Use iris or xESMF to reproject:

import xesmf as xe

lon_target = np.linspace(-180, 180, 360))
lat_target = np.linspace(-90, 90, 240))

target_grid = xr.Dataset(
{
"lon": (["lon"], lon_target),
"lat": (["lat"], lat_target),
},
)
regridder = xe.Regridder(
ds_source,
target_grid,
method="bilinear"
)
regridded_ds = regridder(ds_source)

2. Chunking for Web Performance

Chunk size dramatically affects browser speed.

Best practices:

WorkflowIdeal chunk sizeWhy
HPC / analysis10–100 MBEfficient for Dask
Web visualization100–500 KBFast requests, limits latency
Map tiles256×256 or 512×512Aligns with screen tiles

Avoid chunking across non-spatial dimensions (time, depth):

reprojected_ds = reprojected_ds.chunk({
"time": 1,
"latitude": 256,
"longitude": 256
})

This lets the browser fetch only the visible slice.

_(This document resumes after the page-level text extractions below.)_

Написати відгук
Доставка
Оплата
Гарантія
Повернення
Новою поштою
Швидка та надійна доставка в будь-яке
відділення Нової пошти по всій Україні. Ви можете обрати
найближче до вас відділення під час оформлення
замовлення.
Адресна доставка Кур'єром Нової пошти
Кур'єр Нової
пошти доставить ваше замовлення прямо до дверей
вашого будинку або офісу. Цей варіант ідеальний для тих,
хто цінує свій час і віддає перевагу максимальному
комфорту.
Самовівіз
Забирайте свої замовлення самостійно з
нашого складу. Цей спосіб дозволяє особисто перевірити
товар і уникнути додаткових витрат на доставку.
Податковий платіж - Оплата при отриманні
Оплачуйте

3. Building Multiscale Pyramids

To support seamless zooming, convert your dataset to a pyramid representation using ndpyramid:

from ndpyramid import pyramid_resample

pyramid_ds = pyramid_resample(
reprojected_ds,
x="longitude",
y="latitude",
levels=6,
resampling="nearest",
)

Output structure:

multiscale.zarr/
├── 0/ # lowest resolution
├── 1/ # 2× highres
├── 2/ # 4× highres
└── ...

Zarr-Cesium’s 2D provider automatically selects levels based on zoom. For the 3D providers, you can specify the desired level.


4. Zarr Format

If you are using Zarr v2, write the final dataset to with consolidated metadata:

pyramid_ds.to_zarr("multiscale.zarr", consolidated=True, zarr_version=2)

This ensures compatibility with Zarr-Cesium and efficient loading in the browser.

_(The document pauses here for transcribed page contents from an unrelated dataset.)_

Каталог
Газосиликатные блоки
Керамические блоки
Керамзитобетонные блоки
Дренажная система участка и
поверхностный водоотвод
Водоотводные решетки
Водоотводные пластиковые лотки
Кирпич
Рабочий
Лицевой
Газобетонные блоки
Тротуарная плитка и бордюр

If you are using Zarr v3, ensure your Zarr store is accessible via HTTP(S) and follows the Zarr v3 specification:

pyramid_ds.to_zarr("multiscale.zarr", zarr_version=3)

5. Example Dataset

This workflow was developed using approximately 30 GB of NEMO NPD ocean model output (documentation available at https://noc-msm.github.io/NOC_Near_Present_Day/). The dataset includes:

  • Multiple physical variables
  • Depth and time dimensions
  • A reprojected rotated-pole grid
  • Chunking and multiscale pyramids optimised for web delivery

We also provide a sample atmospheric dataset for testing wind-related visualisations. This dataset contains U/V wind components on a regular latitude–longitude grid, processed with the same workflow, and derived from the ERA5 reanalysis of Hurricane Florence.

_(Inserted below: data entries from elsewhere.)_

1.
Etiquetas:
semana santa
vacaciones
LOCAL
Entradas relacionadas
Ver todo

A full list of available datasets is provided in the data information file on demo/src/application/data/layers-json.tsx.

A full demo is available:


Summary Workflow

Curvilinear Model Output

Reproject (iris / xESMF)

Rechunk (small spatial chunks)

Build pyramids (ndpyramid)

Write Zarr v2/v3

Load in browser (Zarr-Cesium)

This pipeline allows real-time, fully client-side visualization of multi-GB geospatial datasets directly in CesiumJS.